[Opening Information supplied section]
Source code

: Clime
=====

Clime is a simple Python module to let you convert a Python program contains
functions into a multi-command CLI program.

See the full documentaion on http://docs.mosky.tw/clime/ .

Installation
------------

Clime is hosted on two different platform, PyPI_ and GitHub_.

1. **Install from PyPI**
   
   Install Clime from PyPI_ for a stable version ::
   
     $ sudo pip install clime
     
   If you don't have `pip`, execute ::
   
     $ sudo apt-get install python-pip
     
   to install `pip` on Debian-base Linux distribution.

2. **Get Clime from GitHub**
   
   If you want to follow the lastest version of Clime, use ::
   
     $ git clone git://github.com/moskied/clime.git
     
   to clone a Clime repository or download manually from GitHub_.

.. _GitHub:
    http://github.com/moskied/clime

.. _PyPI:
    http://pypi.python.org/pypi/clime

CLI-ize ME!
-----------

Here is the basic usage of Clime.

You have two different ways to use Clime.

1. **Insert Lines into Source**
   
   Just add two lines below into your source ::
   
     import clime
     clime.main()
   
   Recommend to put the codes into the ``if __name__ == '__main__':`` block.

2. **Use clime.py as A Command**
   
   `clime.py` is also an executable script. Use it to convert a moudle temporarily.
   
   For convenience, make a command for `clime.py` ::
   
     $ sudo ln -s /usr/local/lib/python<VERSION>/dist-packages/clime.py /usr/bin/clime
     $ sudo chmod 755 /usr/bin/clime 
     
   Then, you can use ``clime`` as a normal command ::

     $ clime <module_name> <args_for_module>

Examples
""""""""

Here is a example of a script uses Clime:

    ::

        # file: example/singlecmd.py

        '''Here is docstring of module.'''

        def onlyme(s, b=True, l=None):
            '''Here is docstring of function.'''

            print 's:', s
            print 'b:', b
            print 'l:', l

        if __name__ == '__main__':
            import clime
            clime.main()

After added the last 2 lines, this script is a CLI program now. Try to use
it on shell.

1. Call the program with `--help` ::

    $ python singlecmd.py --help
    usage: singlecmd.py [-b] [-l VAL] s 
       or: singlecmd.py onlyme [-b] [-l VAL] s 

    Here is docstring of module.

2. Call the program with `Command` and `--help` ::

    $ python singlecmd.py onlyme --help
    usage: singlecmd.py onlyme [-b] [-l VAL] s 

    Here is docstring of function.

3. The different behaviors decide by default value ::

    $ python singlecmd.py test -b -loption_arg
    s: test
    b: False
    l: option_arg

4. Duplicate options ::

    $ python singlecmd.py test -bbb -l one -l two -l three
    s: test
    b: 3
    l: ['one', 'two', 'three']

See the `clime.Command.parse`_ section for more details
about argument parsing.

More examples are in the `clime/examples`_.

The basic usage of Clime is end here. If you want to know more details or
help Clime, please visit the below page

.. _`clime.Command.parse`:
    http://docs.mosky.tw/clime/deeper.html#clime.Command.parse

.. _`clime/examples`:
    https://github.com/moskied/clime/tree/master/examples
[Closing Information supplied section]
◆ Directive: Take each line above that contains "docstring" and copy it out.

◆ Reply to the task:
        '''Here is docstring of module.'''
            '''Here is docstring of function.'''
    Here is docstring of module.
    Here is docstring of function.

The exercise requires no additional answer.